The Honourable judges were of the view that a plain reading of the aforesaid provision
indicates that in order to get benefit of this section, the assessee should, inter aila,
'purchase' a house. As per the Revenue, this house has to be purchased in the name of the
assessee only and the benefit is not given if it is purchased by the assessee jointly with his
wife.
The Honourable judges gave due importance to the important factual findings recorded by
the Tribunal in this case are that it was the assessee who independently invested in the
purchase of new residential house.
Along with the name of his wife also and that it was the assessee who paid stamp duty and
corporation tax at the time of registration of the sale deed of the house so purchased and
has also paid commission and legal expenses in connection with the purchase of the house.
The Tribunal further records that whole of the purchase consideration has been paid by the
assessee and not even a single penny has been contributed by the wife in the purchase of
the house.
The Tribunal also noted the argument that the property was purchased by the assessee in
the joint names with his wife for 'shagun' purpose and because of the fact that the assessee
was physically handicapped.
Finally the Honourable judges of the High Court were of the view that the conditions
stipulated in section 54F stand fulfilled. It would be treated as the property purchased by the
assessee in his name and merely because he has included the name of his wife and the
property purchased in the joint names would not make any difference.
Such a condition has to be, rather, encouraged which gives empowerment to women. There
are various schemes floated by the Government itself permitting joint ownership with wife.

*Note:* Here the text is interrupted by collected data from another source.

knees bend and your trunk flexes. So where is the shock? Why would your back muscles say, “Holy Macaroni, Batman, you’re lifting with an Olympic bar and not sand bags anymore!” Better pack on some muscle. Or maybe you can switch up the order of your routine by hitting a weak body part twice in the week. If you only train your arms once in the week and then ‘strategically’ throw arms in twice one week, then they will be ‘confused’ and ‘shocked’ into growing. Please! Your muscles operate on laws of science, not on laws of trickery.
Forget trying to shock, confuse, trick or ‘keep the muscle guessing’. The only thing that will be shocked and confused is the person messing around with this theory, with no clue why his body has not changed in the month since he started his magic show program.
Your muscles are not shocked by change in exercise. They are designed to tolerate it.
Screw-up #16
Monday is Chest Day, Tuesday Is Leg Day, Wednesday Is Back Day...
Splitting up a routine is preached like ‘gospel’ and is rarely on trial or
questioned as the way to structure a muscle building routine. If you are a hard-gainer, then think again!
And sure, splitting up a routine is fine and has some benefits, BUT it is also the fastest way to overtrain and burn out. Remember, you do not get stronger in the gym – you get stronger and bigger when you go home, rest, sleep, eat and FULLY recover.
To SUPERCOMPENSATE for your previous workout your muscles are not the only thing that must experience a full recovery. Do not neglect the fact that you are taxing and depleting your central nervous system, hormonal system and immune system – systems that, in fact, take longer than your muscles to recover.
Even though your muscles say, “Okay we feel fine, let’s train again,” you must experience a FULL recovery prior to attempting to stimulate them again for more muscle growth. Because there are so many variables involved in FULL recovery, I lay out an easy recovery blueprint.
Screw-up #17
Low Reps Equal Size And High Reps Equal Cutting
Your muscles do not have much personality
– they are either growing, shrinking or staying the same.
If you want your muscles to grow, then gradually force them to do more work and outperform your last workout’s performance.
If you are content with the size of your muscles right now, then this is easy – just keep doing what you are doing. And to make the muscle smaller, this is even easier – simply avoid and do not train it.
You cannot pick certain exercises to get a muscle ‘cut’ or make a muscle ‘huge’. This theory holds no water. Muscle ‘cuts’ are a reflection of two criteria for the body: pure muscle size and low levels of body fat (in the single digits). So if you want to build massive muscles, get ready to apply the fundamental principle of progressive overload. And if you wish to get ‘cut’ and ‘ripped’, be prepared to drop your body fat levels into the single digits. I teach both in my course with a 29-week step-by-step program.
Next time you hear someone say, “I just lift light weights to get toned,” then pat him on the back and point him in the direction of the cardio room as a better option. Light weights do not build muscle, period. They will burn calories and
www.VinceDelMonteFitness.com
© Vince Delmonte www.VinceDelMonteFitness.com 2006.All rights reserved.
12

If the view of the Assessing Officer (AO) or the contention of the Revenue is accepted, it
would be a derogatory step. In conclusion although the judges gave their verdict in favour of
the assessee but still they made it clear that section 54F of the Act is the beneficial provision
which should be interpreted liberally in favour of the exemption/deduction to the tax payer
and deduction should not be denied on hyper technical ground.
The Andhra Pradesh High Court in the case of Late Mir Gulam Ali Khan v. CIT (1987) 165
ITR 228 (AP) has held that the object of granting exemption under section 54 of the Act is
that an assessee who sells a residential house for purchasing another house must be given
exemption so far as capital gains are concerned.

The word assessee must be given wide and liberal interpretation so as to include his legal
heirs also. There is no warrant for giving too strict an interpretation for the word assessee
as that would frustrate the object of granting exemption.
The above mentioned decision of the Honourable judges of the High Court with regard to
purchase of property in joint names of the assessee as well as his wife who had not
contributed to the purchase would be a guiding factor for such tax payers who have similar
type of situation in their practical life.
The Author is Tax and Investment Consultant at New Delhi for last over 40 years. He
is also the director of M/s. RN Lakhotia & Associates LLP & The Strategy Group.